Some of my experience with disorientation:
- I initially found out about EA from my partner, who had recently found out about it and was excited and not overly subtle in his application of the ideas. Eventually I got argued into a place where it appeared to me I had to either bite bullets I didn’t want to (e.g. ‘no, I don’t care that more children will die of malaria if I do x’) or admit defeat. It didn’t occur to me that I could just say ‘hmm, I don’t know why I still don’t feel happy with this, but I don’t. So I’m not going to change my mind just yet’. I admitted defeat, and did a bunch of EA stuff in a kind of ‘I suppose I should eat my carrots’ way (like doing a job I really didn’t like and spending lots of my other hours on community building for a thing I wasn’t actually excited about).

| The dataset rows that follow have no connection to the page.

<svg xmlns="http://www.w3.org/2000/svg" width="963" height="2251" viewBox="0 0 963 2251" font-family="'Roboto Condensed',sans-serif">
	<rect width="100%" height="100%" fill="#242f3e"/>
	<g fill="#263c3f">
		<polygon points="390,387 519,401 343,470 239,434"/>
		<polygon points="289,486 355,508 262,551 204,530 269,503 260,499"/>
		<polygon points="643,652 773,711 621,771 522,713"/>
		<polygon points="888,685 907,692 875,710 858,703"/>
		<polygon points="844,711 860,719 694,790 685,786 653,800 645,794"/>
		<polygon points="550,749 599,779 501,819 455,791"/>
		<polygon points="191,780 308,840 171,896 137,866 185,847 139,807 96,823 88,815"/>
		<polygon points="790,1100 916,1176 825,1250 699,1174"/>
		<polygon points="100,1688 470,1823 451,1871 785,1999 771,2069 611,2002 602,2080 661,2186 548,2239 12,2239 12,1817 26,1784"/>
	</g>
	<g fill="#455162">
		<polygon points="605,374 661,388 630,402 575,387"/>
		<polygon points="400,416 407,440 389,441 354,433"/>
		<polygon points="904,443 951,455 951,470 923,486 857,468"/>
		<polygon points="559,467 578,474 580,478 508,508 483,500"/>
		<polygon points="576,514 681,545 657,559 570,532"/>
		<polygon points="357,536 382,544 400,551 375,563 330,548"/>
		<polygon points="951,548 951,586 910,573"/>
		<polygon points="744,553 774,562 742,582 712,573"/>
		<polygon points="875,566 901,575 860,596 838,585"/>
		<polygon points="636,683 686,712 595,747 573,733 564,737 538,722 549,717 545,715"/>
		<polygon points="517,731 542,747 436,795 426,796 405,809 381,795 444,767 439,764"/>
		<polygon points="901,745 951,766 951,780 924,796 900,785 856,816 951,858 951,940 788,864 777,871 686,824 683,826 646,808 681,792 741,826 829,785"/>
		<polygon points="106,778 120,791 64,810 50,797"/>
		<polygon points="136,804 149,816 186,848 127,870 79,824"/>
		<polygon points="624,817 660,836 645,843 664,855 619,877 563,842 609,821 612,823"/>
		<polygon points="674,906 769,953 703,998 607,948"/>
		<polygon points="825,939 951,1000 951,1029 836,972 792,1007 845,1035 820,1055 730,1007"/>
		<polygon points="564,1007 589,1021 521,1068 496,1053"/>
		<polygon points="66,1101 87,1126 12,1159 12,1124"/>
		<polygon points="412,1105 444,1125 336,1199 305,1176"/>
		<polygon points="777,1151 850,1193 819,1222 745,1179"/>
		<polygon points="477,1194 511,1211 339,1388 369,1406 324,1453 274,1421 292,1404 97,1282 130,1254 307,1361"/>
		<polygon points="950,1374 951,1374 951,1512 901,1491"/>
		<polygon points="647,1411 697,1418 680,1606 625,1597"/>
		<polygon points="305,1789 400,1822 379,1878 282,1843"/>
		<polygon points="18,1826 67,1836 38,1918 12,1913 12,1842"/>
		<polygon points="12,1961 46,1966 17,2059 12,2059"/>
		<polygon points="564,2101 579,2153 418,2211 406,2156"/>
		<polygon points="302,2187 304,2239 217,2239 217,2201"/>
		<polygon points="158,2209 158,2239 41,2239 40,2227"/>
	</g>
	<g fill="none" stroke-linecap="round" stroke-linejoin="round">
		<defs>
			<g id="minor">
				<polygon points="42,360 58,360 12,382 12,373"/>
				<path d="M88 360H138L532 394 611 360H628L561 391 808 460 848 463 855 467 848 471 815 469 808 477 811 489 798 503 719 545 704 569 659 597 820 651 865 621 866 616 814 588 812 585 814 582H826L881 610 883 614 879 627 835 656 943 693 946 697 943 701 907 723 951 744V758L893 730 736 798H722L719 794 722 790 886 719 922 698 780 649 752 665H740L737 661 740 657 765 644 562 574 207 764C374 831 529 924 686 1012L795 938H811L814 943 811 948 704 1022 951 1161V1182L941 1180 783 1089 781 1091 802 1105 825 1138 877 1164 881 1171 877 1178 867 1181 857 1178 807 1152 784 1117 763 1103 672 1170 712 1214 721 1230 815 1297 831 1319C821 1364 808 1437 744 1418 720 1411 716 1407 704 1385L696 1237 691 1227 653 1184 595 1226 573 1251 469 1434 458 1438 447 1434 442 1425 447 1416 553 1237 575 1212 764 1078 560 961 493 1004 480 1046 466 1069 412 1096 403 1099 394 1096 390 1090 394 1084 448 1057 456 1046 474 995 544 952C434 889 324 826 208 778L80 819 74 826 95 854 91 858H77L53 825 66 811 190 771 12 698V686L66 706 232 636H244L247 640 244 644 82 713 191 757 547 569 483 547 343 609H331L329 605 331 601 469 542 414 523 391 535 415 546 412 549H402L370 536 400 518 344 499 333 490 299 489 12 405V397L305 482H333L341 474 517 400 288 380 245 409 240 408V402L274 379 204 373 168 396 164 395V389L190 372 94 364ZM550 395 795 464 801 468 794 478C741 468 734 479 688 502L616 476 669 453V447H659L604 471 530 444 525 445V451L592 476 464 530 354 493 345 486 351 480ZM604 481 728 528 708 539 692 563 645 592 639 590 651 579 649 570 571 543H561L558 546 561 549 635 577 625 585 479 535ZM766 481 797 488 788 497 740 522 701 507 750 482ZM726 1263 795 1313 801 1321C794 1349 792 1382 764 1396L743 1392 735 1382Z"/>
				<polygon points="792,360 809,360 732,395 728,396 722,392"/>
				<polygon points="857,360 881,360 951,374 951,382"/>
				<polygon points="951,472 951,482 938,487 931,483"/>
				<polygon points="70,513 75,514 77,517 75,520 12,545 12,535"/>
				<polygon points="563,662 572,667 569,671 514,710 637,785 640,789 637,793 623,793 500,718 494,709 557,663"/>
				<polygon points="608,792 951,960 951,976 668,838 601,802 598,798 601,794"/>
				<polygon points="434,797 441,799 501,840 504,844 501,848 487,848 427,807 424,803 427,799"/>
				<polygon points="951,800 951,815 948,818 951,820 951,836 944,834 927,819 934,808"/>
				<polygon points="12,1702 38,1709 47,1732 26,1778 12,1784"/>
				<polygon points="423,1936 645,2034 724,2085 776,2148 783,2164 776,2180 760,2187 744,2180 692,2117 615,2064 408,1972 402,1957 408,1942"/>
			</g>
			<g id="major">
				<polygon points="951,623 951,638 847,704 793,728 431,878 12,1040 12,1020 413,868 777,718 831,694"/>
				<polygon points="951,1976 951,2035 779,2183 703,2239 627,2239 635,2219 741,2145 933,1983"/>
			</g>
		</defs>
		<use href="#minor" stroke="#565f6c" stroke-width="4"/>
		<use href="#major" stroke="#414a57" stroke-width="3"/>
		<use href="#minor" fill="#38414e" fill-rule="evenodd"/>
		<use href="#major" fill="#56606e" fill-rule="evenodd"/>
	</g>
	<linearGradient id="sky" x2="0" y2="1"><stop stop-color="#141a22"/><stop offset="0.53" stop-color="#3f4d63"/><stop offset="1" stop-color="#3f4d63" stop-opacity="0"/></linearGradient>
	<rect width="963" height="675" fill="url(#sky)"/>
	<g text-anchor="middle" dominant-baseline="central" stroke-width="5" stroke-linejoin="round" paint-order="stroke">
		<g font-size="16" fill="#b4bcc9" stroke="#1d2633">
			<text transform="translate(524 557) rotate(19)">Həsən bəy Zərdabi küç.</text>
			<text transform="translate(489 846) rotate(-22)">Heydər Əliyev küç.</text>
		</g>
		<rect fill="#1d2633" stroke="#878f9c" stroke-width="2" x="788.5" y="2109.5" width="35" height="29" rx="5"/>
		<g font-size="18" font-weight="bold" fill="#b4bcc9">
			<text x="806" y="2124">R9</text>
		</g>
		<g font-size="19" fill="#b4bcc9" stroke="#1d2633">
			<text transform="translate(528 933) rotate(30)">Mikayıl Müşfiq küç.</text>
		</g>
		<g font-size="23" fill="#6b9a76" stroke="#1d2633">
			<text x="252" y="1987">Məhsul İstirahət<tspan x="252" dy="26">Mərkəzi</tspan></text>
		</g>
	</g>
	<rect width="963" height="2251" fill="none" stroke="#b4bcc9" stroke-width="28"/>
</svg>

- The thing that snapped me out of that wasn’t CFAR, it was reading a novel (D.H. Lawrence’s Women in Love), which filled me with a sense that life was too short to be miserable and I should do what I wanted. I did other things for a while.
- CFAR then indirectly helped me make peace with the fact that part of what I want is to make the actual world better, and now I work on long-termist stuff.
- My more recent experience of these things was quite deliberately trying to take my work and myself more seriously - recognising that for the most part I was just messing around and trying to try. I knew that taking things more seriously was risky, and I thought that knowing this would be sufficient. But it totally wasn’t, and I made myself very unhappy and stressed and exhausted, before pulling up in an experience that felt very similar to reading Women in Love, but didn’t involve an actual book.
- Following this, I once again stopped caring about this stuff for a while (and just pitched up to my job 9 to 5 like a normal person). Now I’m starting to be able to care a bit again, and we’ll see.
My guess is that if I had pushed a bit harder in either of the disorientation phases, I would have done myself substantially more damage, and it was good that I threw in the towel early, and just went off to do other things.
I also think that liking novels and poetry was a big aesthetic reason that I didn't want to be around the EA/safety crowd, and I'm really glad that this tension didn't lead to me stopping to read, given how useful reading random novels turned out to be for me.